**WHAT TO DO**
A. From the PostgreSQL JSONB passage, write out the part that opens with the words containing "2 min readReferencesql" and closes with "quotes, type text)".
B. In the PostgreSQL JSONB passage, what type does the -> operator return?
---- READING PASSAGE
2 min readReferencesql · postgresql · jsonb · json · mysql · clickhouse

In PostgreSQL a JSONB column stores structured data right inside a row, and most of the time you just need one scalar value out of it: an email from a profile, a plan from settings, an amount from order metadata. The ->> operator does exactly that, returning a field as plain text. Let's see how it differs from ->, how to cast the result to a number, and why it quietly returns NULL.

->> vs ->

Both operators fetch a value by key, but they return different types. -> gives you jsonb, while ->> gives you text. That is the key distinction.

-- payload is a jsonb column on orders
-- -> keeps jsonb, ->> returns plain text
SELECT
  payload -> 'channel'  AS as_jsonb,   -- "web"  (with quotes, type jsonb)
  payload ->> 'channel' AS as_text     -- web    (no quotes, type text)
FROM orders;

A simple rule of thumb:

  • Use -> when you are drilling deeper and another -> or ->> will follow.
  • Use ->> at the end of the chain, when you want a finished scalar value to print or compare.
--------
---- GIVEN INFORMATION
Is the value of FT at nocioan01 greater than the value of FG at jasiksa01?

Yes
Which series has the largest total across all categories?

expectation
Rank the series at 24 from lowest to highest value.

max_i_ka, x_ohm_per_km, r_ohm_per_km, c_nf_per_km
--------
**SOLUTION SET**
A.
2 min readReferencesql · postgresql · jsonb · json · mysql · clickhouse

In PostgreSQL a JSONB column stores structured data right inside a row, and most of the time you just need one scalar value out of it: an email from a profile, a plan from settings, an amount from order metadata. The ->> operator does exactly that, returning a field as plain text. Let's see how it differs from ->, how to cast the result to a number, and why it quietly returns NULL.

->> vs ->

Both operators fetch a value by key, but they return different types. -> gives you jsonb, while ->> gives you text. That is the key distinction.

-- payload is a jsonb column on orders
-- -> keeps jsonb, ->> returns plain text
SELECT
  payload -> 'channel'  AS as_jsonb,   -- "web"  (with quotes, type jsonb)
  payload ->> 'channel' AS as_text     -- web    (no quotes, type text)

B. The -> operator returns jsonb.